Von bedeutender Relevanz für Abweichungen in der Berechnung ist das vergleichbar milde und solarstarke Klima. Die Präzision der Berechnung der Transmissionsverluste durch die opaken Bauteile der Gebäudehülle, zum Beispiel, nimmt mit niedrigeren Dämmstärken deutlich ab, da hier der Einfluss von dynamischen Prozessen, die an den Oberflächen stattfinden, steigt (vgl. Kapitel 6.2). Die Dämmstärken in Auckland sind mit Abstand am geringsten, hier ist also eine größere Abweichung nicht verwunderlich. Bei Betrachtung der einzelnen Komponenten der Energiebilanz wird auch der Einfluss der Solarstrahlung deutlich. In Abbildung 30 ist als Beispiel ein Auszug aus dem Monatsverfahren des PHPP für Auckland dargestellt – das Potential der Solarstrahlung während der Heizperiode ist mit 30 kWh/(m²a) fast doppelt so hoch wie der letztendliche Heizwärmebedarf des Gebäudes. In Wellington und Christchurch ist dieser Einfluss mit ca. 25 kWh/(m²a) und 19 kWh/(m²a) vergleichbar hoch. Für Frankfurt beträgt das Wärmeangebot durch Solarstrahlung während der Heizperiode für das gleiche Gebäudemodell nur 9 kWh/(m²a), die Relevanz zum Kompensieren der Wärmeverluste ist also deutlich geringer. Gerade dieser Einfluss der solaren Gewinne ist jedoch nur sehr schwer unter Berücksichtigung aller dynamischen Vorgänge stationär abzubilden, so dass auch in diesem Zusammenhang durchaus Abweichungen zwischen den mit PHPP und DYNBIL berechneten Ergebnissen zu erwarten sind. Unter Anderem spielt hierbei die Verschattung eine wichtige Rolle, sowohl für die solaren Gewinne durch die Fenster als auch für die Strahlungsbilanz der opaken Bauteile. Im PHPP wird die Verschattung mittels Reduktionsfaktoren für die Solarstrahlung aus jeder Himmelsrichtung in die Energiebilanz mit einbezogen, hierbei wird zwischen Sommer und Winter unterschieden. Auch wenn auf diesem Wege eine sehr gute Näherung erzielt wird, verursacht dieser Punkt eindeutig eine Ungenauigkeit der Ergebnisse. In Tabelle 10 sind die mit dem PHPP und DYNBIL berechneten Ergebnisse für das gleiche Gebäudemodell aufgeführt, jedoch ganz ohne Verschattung (Auch nicht vermeidbare Eigenverschattung z.B. durch die Fensterlaibungen ist hier nicht berücksichtigt. Das Modell ist nicht realistisch und dient ausschließlich Illustrationszwecken.). Die Übereinstimmung der stationären und dynamischen Berechnungen ist hier wesentlich besser, mit Diskrepanzen unter 1 kWh/(m²a).
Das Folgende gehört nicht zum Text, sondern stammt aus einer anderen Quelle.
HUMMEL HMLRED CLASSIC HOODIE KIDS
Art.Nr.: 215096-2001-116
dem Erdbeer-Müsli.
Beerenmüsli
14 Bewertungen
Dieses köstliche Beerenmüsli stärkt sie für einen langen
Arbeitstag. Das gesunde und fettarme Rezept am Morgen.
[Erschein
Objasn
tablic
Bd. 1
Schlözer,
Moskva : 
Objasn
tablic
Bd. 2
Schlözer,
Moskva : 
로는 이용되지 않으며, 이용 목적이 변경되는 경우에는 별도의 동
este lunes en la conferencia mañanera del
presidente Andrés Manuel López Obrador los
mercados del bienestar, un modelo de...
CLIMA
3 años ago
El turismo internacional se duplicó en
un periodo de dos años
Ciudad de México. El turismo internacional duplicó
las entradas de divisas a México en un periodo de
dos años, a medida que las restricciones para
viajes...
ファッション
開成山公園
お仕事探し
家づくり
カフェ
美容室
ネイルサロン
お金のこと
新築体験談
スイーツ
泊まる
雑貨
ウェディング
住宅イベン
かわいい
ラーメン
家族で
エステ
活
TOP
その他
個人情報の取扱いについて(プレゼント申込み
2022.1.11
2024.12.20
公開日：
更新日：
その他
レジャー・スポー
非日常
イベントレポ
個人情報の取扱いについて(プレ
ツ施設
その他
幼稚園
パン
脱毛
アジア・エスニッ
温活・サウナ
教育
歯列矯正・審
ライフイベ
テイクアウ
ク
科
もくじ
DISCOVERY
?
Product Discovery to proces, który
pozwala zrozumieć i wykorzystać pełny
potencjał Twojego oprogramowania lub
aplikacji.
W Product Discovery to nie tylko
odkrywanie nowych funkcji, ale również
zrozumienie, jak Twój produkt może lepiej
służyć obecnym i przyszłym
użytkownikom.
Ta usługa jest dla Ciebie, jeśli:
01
Abbildung 30: Energiebilanz: Ausschnitt aus dem PHPP Monatsverfahren für das Referenz-Passivhaus in Auckland.
Das Wärmeangebot der Solarstrahlung ist vergleichsweise hoch und hat einen bedeutenden Einfluss auf das Endergebnis.


Standort AucklandWellingtonChristchurch
Heizwärmebedarf [kWh/(m²a)]DYNBIL11.210.312.2
PHPP11.59.711.5
Differenz0.4-0.6-0.7
ÜbertemperaturhäufigkeitDYNBIL0%0%0%
PHPP1%0%0%
Tabelle 9: Die berechneten DYNBIL und PHPP Ergebnisse der Referenz-Passivhäuser - ganz ohne Verschattung - im Vergleich.